→ **TASK DETAILS**:
Scan the listing below for the word "round" and copy every line where it occurs.
*** Opening of DATA PROVIDED ***
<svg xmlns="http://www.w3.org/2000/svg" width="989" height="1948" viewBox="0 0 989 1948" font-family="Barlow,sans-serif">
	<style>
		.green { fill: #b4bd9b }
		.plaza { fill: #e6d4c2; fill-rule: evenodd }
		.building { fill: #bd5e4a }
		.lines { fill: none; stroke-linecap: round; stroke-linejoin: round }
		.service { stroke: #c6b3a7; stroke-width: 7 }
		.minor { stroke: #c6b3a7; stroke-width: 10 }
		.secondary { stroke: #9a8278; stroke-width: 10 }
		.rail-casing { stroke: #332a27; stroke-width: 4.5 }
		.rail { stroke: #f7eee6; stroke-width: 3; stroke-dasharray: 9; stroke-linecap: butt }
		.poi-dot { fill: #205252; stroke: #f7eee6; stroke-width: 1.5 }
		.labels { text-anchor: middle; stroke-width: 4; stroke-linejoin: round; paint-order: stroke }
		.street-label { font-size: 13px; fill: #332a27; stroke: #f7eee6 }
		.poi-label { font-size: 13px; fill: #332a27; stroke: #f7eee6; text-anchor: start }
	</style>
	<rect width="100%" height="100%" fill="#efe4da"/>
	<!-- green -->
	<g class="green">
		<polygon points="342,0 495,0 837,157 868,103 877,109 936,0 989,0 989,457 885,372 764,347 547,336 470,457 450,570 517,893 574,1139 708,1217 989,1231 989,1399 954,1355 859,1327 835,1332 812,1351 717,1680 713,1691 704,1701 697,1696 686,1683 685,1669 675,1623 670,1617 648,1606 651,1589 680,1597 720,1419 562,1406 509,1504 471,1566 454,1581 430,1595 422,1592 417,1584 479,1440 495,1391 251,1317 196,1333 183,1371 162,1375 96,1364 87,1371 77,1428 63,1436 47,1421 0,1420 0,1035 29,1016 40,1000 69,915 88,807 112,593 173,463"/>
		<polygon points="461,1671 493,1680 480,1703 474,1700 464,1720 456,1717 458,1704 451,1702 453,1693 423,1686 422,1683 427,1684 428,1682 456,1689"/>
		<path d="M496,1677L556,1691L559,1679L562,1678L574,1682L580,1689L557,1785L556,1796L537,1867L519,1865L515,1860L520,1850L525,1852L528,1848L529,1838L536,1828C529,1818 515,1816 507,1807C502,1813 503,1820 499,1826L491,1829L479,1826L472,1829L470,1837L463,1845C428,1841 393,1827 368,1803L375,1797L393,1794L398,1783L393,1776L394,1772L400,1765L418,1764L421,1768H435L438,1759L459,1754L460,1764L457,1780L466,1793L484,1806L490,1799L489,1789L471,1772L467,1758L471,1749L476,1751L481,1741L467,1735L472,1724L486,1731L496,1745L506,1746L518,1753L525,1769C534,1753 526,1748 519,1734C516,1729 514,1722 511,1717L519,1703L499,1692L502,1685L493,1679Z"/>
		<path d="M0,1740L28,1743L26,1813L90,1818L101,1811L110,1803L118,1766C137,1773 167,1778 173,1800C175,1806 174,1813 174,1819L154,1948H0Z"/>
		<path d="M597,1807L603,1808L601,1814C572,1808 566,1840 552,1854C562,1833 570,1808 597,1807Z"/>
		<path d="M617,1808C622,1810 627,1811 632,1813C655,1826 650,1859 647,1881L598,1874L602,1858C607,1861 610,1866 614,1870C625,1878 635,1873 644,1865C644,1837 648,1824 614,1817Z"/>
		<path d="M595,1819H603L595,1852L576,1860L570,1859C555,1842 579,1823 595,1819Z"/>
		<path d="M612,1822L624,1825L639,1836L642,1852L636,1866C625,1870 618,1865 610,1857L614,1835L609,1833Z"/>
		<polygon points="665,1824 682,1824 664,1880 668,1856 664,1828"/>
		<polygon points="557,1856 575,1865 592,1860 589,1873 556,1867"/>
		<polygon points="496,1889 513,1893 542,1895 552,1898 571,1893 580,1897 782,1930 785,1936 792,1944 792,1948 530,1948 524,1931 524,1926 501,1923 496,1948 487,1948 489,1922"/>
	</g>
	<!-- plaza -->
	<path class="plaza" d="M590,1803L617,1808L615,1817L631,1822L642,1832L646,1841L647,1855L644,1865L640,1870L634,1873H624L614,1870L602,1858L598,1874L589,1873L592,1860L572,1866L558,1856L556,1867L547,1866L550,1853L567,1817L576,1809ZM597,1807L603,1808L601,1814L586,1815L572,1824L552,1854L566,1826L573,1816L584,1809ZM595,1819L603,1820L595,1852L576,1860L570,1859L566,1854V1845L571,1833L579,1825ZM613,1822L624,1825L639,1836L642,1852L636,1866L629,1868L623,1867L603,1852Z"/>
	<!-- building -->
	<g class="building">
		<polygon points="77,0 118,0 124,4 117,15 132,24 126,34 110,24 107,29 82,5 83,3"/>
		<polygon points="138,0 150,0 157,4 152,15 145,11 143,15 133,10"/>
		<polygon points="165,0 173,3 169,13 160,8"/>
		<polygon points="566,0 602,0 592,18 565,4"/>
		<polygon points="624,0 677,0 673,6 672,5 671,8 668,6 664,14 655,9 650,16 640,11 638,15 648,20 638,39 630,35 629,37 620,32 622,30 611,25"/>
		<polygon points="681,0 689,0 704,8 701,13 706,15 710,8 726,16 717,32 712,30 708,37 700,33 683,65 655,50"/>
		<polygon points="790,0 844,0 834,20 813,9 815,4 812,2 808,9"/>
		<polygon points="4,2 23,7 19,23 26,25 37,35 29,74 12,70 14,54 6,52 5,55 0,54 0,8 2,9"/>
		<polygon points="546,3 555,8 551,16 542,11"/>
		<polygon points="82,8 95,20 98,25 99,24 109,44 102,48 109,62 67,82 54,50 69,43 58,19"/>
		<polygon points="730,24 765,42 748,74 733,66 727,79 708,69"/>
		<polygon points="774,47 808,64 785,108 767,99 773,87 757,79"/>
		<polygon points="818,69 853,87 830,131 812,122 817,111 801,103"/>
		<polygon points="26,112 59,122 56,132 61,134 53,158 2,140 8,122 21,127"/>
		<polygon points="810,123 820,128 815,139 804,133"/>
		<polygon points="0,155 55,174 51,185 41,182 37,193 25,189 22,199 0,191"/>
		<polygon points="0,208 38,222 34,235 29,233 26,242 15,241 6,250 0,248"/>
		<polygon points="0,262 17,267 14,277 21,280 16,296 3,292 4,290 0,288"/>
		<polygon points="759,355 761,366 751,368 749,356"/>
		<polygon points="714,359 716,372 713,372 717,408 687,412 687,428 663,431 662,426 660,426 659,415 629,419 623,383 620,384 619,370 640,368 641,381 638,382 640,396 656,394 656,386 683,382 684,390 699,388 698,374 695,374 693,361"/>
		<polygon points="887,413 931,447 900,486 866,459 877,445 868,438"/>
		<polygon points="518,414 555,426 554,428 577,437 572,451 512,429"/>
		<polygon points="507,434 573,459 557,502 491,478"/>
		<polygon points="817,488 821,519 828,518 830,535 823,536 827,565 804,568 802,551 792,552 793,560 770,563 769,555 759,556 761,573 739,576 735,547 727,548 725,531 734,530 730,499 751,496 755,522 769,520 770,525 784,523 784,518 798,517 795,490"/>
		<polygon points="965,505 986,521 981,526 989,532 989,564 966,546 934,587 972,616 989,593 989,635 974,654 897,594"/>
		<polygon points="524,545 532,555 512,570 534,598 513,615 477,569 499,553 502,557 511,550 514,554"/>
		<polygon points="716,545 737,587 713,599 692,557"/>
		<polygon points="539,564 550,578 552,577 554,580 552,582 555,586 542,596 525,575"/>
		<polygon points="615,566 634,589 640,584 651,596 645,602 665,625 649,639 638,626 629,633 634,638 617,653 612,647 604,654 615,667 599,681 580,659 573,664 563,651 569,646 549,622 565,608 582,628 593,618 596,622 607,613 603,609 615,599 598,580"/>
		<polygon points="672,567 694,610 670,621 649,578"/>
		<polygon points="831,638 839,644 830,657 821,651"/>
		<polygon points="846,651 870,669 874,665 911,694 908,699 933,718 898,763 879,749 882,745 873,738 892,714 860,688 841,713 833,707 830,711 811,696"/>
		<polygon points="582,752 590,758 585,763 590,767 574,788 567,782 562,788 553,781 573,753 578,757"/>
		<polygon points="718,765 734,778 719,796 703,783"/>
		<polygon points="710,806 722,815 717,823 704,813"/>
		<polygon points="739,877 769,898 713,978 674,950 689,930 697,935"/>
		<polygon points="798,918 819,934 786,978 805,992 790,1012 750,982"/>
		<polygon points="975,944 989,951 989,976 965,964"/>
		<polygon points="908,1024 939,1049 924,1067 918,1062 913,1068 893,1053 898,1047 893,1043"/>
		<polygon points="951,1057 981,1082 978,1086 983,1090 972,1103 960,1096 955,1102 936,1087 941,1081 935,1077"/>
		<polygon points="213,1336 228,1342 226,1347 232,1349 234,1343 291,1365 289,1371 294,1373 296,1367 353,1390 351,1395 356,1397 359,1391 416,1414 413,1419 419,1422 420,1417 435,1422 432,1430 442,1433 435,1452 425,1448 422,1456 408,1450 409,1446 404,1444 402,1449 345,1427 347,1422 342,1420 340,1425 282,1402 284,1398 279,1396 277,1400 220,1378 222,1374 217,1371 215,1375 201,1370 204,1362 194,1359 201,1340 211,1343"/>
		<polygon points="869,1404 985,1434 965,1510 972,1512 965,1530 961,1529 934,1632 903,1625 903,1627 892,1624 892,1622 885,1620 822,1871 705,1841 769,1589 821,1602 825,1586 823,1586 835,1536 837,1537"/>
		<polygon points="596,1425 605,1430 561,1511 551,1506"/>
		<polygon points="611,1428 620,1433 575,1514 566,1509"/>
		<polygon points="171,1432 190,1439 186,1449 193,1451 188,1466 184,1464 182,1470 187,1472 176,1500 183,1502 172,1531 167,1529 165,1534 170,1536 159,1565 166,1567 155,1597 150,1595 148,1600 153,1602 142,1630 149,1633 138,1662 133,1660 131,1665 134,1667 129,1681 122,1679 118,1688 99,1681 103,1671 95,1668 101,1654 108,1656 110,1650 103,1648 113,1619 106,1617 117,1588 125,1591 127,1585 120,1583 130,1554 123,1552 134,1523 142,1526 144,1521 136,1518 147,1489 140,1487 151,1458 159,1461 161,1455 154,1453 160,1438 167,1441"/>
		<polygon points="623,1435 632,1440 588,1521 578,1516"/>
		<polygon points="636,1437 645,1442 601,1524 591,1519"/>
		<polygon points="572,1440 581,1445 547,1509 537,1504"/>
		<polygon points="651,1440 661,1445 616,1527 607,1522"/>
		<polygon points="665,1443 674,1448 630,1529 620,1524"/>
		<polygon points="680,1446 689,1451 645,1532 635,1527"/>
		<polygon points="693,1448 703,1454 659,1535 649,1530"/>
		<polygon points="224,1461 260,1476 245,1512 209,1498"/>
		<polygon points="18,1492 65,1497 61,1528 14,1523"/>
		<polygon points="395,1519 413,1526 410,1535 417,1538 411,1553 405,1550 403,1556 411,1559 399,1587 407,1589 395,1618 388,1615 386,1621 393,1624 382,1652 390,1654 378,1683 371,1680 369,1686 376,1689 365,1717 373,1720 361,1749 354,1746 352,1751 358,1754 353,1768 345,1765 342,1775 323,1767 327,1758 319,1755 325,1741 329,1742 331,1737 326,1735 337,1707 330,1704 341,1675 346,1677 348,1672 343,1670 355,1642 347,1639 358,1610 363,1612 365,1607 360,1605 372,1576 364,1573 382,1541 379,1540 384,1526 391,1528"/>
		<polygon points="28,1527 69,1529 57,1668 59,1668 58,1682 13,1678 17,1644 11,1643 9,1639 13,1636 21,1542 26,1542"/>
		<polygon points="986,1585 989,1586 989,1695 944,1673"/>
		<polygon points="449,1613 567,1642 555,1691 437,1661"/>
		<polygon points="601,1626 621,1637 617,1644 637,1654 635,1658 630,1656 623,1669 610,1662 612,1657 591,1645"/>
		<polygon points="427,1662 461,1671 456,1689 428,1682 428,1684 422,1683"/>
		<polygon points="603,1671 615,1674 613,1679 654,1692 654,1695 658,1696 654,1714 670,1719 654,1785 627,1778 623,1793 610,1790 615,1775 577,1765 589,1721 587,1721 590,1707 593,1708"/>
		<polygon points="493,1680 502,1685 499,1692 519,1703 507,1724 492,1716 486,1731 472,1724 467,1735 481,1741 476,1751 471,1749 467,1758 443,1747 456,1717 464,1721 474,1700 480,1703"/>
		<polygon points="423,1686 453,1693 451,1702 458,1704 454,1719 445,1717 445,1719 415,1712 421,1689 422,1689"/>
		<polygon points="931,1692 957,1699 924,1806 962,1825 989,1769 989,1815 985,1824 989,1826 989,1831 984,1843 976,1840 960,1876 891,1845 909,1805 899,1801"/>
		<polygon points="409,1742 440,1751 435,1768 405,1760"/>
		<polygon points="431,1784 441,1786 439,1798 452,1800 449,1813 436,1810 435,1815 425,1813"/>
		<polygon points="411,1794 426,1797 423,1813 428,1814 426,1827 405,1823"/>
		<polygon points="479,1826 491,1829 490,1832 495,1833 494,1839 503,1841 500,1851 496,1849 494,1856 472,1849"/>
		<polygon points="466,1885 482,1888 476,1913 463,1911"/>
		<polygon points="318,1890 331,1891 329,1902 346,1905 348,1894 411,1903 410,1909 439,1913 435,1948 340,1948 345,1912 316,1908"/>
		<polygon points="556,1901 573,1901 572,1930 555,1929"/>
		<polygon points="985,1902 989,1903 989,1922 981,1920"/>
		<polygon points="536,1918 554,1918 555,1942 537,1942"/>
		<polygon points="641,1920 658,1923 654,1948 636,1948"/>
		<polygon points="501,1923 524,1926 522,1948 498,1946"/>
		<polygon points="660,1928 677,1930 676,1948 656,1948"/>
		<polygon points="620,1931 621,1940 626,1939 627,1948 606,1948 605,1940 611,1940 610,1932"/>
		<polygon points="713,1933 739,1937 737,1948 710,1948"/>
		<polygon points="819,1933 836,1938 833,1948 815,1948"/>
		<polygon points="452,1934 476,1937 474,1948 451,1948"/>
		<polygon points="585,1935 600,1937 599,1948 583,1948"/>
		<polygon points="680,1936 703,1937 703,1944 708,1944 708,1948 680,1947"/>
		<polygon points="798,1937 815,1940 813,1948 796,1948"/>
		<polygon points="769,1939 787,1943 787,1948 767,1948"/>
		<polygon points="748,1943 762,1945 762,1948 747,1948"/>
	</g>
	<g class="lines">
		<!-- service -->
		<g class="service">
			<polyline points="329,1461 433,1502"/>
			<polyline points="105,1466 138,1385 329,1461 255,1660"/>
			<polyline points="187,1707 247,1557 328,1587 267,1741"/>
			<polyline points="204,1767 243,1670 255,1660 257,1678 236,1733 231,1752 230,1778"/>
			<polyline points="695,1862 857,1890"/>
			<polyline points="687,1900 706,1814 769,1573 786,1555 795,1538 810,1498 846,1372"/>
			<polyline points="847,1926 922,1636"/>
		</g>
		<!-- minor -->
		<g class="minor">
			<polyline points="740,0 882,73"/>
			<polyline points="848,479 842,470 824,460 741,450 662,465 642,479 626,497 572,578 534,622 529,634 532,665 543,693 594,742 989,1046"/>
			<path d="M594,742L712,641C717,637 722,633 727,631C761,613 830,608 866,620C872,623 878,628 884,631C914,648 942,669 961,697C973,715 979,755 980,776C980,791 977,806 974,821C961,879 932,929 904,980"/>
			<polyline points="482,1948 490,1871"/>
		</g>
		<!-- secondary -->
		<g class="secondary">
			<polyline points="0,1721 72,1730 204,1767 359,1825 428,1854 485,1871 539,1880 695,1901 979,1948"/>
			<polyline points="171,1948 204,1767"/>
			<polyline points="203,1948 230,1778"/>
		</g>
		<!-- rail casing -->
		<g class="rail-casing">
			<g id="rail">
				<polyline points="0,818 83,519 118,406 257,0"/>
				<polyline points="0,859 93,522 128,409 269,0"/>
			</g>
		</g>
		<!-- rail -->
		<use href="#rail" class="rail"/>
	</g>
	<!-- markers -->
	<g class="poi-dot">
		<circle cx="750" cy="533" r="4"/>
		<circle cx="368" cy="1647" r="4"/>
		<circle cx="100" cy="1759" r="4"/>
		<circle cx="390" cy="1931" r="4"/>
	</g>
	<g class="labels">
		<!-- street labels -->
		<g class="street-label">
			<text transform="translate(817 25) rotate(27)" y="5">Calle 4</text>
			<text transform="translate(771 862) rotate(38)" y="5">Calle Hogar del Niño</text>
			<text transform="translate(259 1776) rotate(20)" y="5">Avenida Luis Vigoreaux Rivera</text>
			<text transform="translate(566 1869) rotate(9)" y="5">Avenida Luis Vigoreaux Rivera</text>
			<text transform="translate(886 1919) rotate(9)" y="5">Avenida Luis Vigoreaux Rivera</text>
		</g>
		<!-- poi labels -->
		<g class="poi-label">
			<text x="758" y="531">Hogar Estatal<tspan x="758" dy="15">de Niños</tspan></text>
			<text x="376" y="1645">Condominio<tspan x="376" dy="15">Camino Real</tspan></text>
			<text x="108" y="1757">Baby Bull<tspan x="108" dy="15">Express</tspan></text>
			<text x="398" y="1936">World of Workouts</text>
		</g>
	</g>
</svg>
*** Close of DATA PROVIDED ***
→ **WRITTEN RESPONSE**:
		.lines { fill: none; stroke-linecap: round; stroke-linejoin: round }
		.labels { text-anchor: middle; stroke-width: 4; stroke-linejoin: round; paint-order: stroke }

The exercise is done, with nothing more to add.